Curiosity collected the powder by drilling into a rock outcrop at the base of Mount Sharp in late September and delivered a pinch of the sample to the Chemistry and Mineralogy (CheMin) instrument inside the rover. The sample, from a target called Confidence Hills within the Pahrump Hills outcrop, contained much more hematite than any rock or soil sample previously analyzed by the rover.
Hematite is an iron-oxide mineral that gives clues about ancient environmental conditions from when it formed. In observations reported in 2010, before selection of Curiosity's landing site, a mineral-mapping instrument on NASA's Mars Reconnaissance Orbiter provided evidence of hematite in the geological area that includes the Pahrump Hills outcrop.
This side-by-side comparison shows the X-ray diffraction patterns of two different samples collected from rocks on Mars by NASA's Curiosity rover. Image credit: NASA/JPL-Caltech
The landing site is inside Gale Crater, an impact basin about 96 miles (154 kilometres) in diameter with Mount Sharp rising about three miles (five kilometres) high in the centre.

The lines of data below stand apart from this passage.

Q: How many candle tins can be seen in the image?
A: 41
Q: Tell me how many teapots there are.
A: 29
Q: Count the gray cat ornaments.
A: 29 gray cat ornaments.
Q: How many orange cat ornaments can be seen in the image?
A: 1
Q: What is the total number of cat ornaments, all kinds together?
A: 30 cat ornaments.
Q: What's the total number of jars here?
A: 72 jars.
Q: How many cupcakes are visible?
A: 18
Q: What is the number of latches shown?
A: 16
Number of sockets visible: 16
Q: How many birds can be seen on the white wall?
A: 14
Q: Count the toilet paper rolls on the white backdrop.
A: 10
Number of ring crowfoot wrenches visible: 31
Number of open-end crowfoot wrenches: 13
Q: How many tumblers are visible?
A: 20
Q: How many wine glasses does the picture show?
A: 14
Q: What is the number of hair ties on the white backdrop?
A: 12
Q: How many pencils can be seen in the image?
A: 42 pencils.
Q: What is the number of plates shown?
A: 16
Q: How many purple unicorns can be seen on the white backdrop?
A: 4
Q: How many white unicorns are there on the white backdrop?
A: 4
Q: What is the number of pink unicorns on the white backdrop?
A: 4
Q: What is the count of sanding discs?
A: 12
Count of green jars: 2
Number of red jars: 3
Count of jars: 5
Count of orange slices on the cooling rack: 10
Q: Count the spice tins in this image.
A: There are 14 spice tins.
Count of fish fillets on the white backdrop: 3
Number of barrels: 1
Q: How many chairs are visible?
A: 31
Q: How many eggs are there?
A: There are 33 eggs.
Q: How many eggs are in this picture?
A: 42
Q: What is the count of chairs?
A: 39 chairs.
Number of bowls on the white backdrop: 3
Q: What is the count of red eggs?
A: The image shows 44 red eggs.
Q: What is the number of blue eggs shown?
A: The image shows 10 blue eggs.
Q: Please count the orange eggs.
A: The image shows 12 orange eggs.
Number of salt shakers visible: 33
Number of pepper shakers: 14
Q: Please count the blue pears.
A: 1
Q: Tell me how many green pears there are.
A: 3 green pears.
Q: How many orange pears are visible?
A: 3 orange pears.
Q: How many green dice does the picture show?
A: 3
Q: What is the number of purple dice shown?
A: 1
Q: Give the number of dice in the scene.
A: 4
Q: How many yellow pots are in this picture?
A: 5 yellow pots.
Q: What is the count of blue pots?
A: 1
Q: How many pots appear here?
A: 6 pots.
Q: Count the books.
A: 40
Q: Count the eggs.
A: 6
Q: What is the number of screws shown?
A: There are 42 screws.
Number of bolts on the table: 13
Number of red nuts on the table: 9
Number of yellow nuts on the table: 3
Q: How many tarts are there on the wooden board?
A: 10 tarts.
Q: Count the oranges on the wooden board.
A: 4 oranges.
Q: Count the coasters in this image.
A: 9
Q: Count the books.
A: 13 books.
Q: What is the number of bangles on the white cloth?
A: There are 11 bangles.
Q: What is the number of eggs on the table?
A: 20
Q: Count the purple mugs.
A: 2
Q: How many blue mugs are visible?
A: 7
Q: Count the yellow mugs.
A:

"This connects us with the mineral identifications from orbit, which can now help guide our investigations as we climb the slope and test hypotheses derived from the orbital mapping," said Curiosity Project Scientist John Grotzinger, of the California Institute of Technology.
Ralph Milliken of Brown University, a member of Curiosity's science team and lead author of the 2010 report, said, "We're now on a path where the orbital data can help us predict what minerals we'll find and make good choices about where to drill."
The form of hematite at Pahrump Hills is most important as a clue about oxidation conditions. Plenty of other evidence in Gale Crater has testified to the ancient presence of water.
This view shows the path and some key places in a survey of the Pahrump Hills outcrop by NASA's Curiosity Mars rover in autumn of 2014. Image Credit: NASA/JPL-Caltech/MSSS
Curiosity has already investigated a low area of Gale Crater called Yellowknife Bay. Rocks there held evidence of wet environmental conditions billions of years ago that offered ingredients and an energy source favorable for microbial life.
The rover then traveled to the base of Mount Sharp. The hematite found in the first sample from the mountain shows environmental conditions different from those recorded at Yellowknife Bay. The rock material had interacted with water and atmosphere to become more oxidized.
The rocks analyzed earlier also contain iron-oxide minerals, mostly magnetite. One way to form hematite is to put magnetite in oxidizing conditions. The latest sample has about eight per cent hematite and four per cent magnetite. The drilled rocks at Yellowknife Bay and on the way to Mount Sharp contain at most about one per cent hematite and much higher amounts of magnetite.
The sample is only partially oxidized, and preservation of magnetite and olivine indicates a gradient of oxidation levels that could have provided a chemical energy source for microbes.
The rover team is now using Curiosity to survey the outcrop and assess possible targets for close inspection and drilling.
Curiosity will eventually proceed farther up Mount Sharp, where higher layers include an erosion-resistant band of rock with such a strong orbital signature of hematite. The feature is known as Hematite Ridge.